The lay press is all over this study, blaring out this headline: Stress Test May Miss Early Heart Disease. Here were the participants in the study:
Most were men over 45 or women over 55, smokers, people with high cholesterol or high blood pressure, diabetes or a close relative with early heart disease, they reported in this week’s issue of the Journal of the American College of Cardiology.
The 1,195 patients in the study had no evidence of heart disease, had stress tests and then a procedure called coronary calcium scanning within six months.
One should take into consideration that it is already known that the sensitivity of exercise stress testing in asymptommatic patients is relatively low.
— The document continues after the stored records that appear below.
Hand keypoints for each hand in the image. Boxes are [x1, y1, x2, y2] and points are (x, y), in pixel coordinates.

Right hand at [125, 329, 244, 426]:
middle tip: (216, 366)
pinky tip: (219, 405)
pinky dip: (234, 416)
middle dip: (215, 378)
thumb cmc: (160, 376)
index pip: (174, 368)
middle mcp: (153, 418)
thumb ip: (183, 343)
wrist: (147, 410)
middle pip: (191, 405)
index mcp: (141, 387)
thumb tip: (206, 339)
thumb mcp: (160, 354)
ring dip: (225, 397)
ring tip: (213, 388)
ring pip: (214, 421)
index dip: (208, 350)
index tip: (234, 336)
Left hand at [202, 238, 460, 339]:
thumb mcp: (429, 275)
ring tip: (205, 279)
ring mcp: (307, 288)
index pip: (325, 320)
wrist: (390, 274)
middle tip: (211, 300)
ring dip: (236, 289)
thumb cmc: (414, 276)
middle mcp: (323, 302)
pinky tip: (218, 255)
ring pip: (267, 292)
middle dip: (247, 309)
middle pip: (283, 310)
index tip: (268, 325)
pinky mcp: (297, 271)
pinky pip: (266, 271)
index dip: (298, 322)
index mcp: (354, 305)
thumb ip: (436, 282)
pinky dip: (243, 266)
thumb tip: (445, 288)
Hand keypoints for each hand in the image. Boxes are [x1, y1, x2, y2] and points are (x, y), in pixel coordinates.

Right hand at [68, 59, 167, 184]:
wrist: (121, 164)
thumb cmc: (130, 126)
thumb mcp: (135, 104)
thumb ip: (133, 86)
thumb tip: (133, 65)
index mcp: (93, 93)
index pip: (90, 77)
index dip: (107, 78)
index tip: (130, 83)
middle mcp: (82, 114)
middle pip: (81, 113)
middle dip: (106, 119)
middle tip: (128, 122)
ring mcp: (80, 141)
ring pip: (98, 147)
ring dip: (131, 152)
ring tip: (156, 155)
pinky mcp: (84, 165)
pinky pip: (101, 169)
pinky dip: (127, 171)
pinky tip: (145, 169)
From UptoDate:
A meta-analysis of 147 published reports including over 24,000 patients compared the test performance of exercise ECG testing (compared to angiography) in patients with an intermediate pretest risk (25 to 75 percent) of CHD [5,6]. The overall sensitivity and specificity of exercise ECG testing were 68 and 77 percent, respectively; comparable values (67 and 72 percent) were obtained when patients with a prior myocardial infarction were excluded [5].
Exercise stress testing is not meant for those without symptoms, as evidenced by the recent USPSTF guidelines. Of course it is going to suffer in comparison to coronary calcium scores, and this study isn’t really reporting anything new.